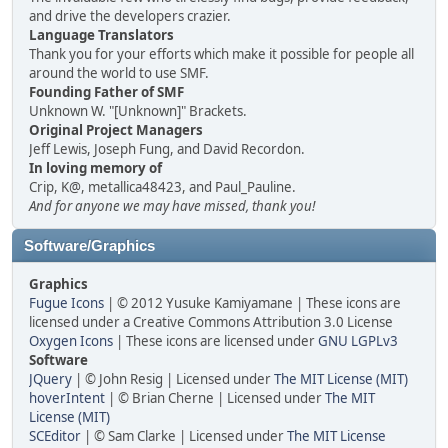
and drive the developers crazier.
Language Translators
Thank you for your efforts which make it possible for people all
around the world to use SMF.
Founding Father of SMF
Unknown W. "[Unknown]" Brackets.
Original Project Managers
Jeff Lewis, Joseph Fung, and David Recordon.
In loving memory of
Crip, K@, metallica48423, and Paul_Pauline.
And for anyone we may have missed, thank you!
Software/Graphics
Graphics
Fugue Icons
| © 2012 Yusuke Kamiyamane | These icons are
licensed under a Creative Commons Attribution 3.0 License
Oxygen Icons
| These icons are licensed under
GNU LGPLv3
Software
JQuery
| © John Resig | Licensed under
The MIT License (MIT)
hoverIntent
| © Brian Cherne | Licensed under
The MIT
License (MIT)
SCEditor
| © Sam Clarke | Licensed under
The MIT License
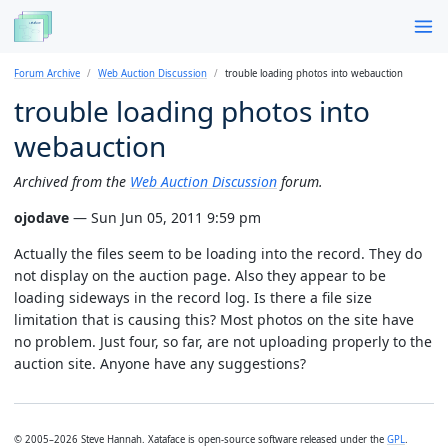
Forum Archive
Web Auction Discussion
trouble loading photos into webauction
trouble loading photos into
webauction
Archived from the
Web Auction Discussion
forum.
ojodave
— Sun Jun 05, 2011 9:59 pm
Actually the files seem to be loading into the record. They do
not display on the auction page. Also they appear to be
loading sideways in the record log. Is there a file size
limitation that is causing this? Most photos on the site have
no problem. Just four, so far, are not uploading properly to the
auction site. Anyone have any suggestions?
© 2005–2026 Steve Hannah. Xataface is open-source software released under the
GPL
.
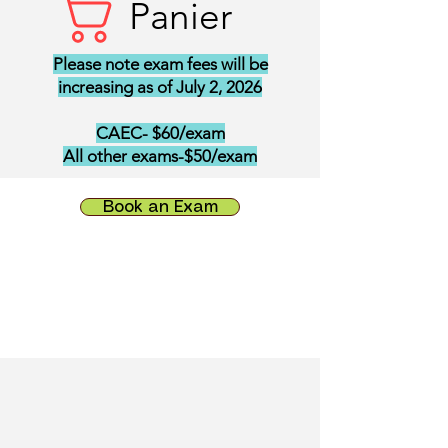
Panier
Please note exam fees will be
increasing as of July 2, 2026
CAEC- $60/exam
All other exams-$50/exam
Book an Exam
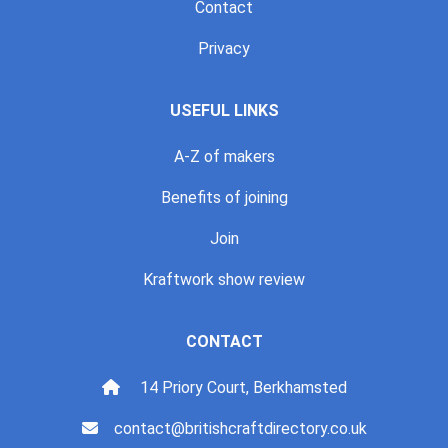
Contact
Privacy
USEFUL LINKS
A-Z of makers
Benefits of joining
Join
Kraftwork show review
CONTACT
14 Priory Court, Berkhamsted
contact@britishcraftdirectory.co.uk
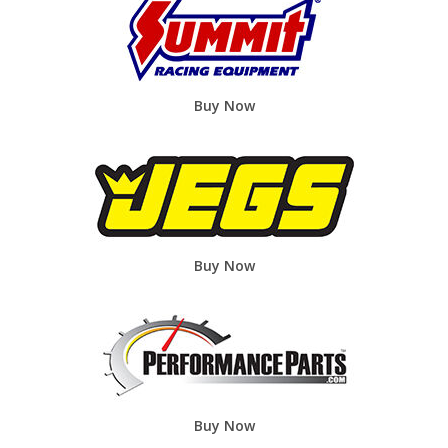
Buy Now
Buy Now
Buy Now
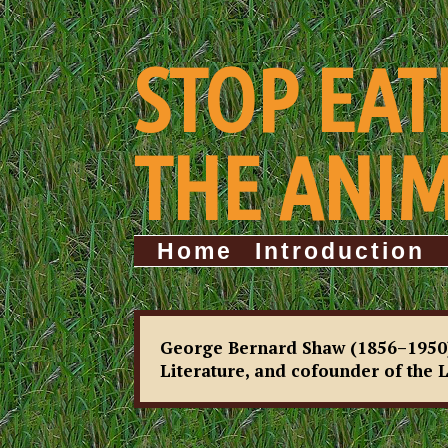
STOP EAT
THE ANI
Home
Introduction
George Bernard Shaw (1856–1950), 
Literature, and cofounder of the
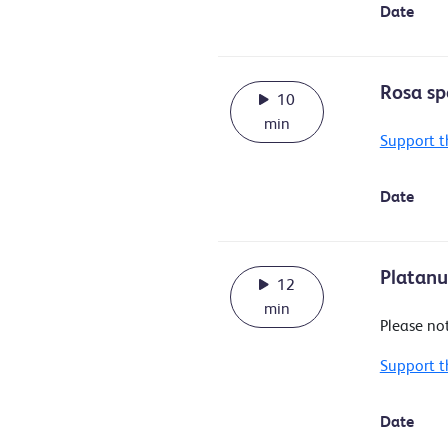
Date
Rosa sp
10
min
Support t
Date
Platanus
12
min
Please no
Support t
Date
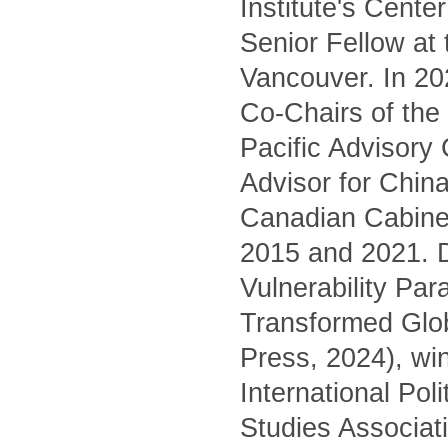
Institute's Cente
Senior Fellow at
Vancouver. In 20
Co-Chairs of the 
Pacific Advisory
Advisor for China
Canadian Cabinet
2015 and 2021. D
Vulnerability Pa
Transformed Glo
Press, 2024), wi
International Pol
Studies Associati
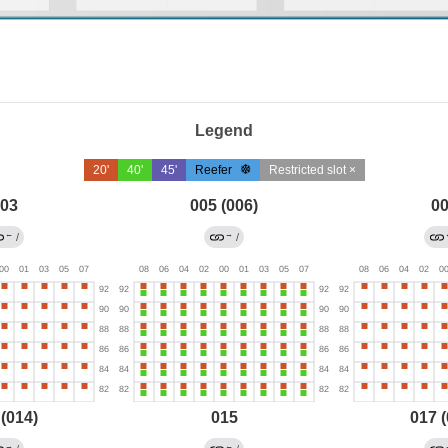
Legend
20'
40'
45'
Reefer
Restricted slot ×
03
005 (006)
0
←
→
/
/
 (014)
015
017 (
→
←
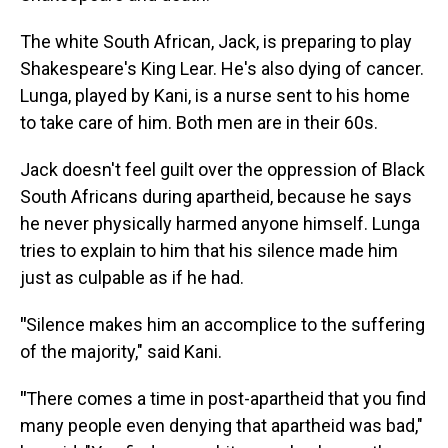
The white South African, Jack, is preparing to play
Shakespeare's King Lear. He's also dying of cancer.
Lunga, played by Kani, is a nurse sent to his home
to take care of him. Both men are in their 60s.
Jack doesn't feel guilt over the oppression of Black
South Africans during apartheid, because he says
he never physically harmed anyone himself. Lunga
tries to explain to him that his silence made him
just as culpable as if he had.
"
Silence makes him an accomplice to the suffering
of the majority," said Kani.
"
There comes a time in post-apartheid that you find
many people even denying that apartheid was bad,"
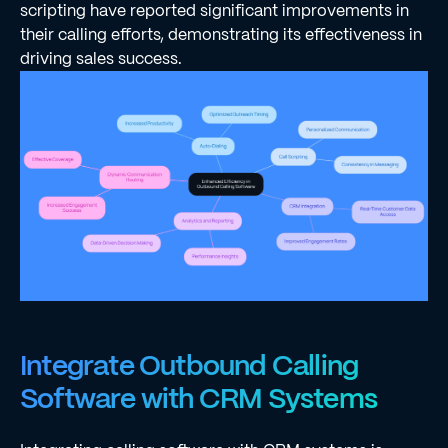
scripting have reported significant improvements in
their calling efforts, demonstrating its effectiveness in
driving sales success.
Integrate Outbound Calling
Software with CRM Systems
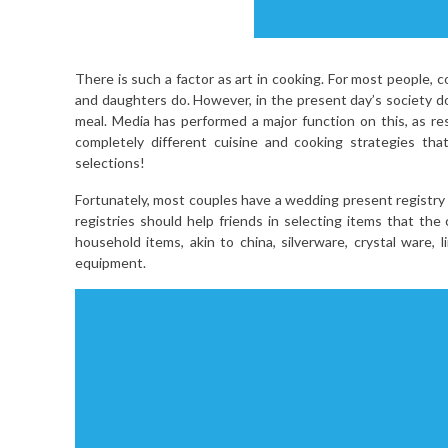
There is such a factor as art in cooking. For most people, 
and daughters do. However, in the present day’s society do
meal. Media has performed a major function on this, as re
completely different cuisine and cooking strategies tha
selections!
Fortunately, most couples have a wedding present registry a
registries should help friends in selecting items that the
household items, akin to china, silverware, crystal ware,
equipment.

• **How to complete this task**
Copy verbatim the span that begins at the line containing "their calling efforts, demonstrating" and ends at the last line of the material, inclusive of both; exclude pictures.

• **Task response**
their calling efforts, demonstrating its effectiveness in
driving sales success.
Integrate Outbound Calling
Software with CRM Systems
There is such a factor as art in cooking. For most people, 
and daughters do. However, in the present day’s society do
meal. Media has performed a major function on this, as re
completely different cuisine and cooking strategies tha
selections!
Fortunately, most couples have a wedding present registry a
registries should help friends in selecting items that the
household items, akin to china, silverware, crystal ware,
equipment.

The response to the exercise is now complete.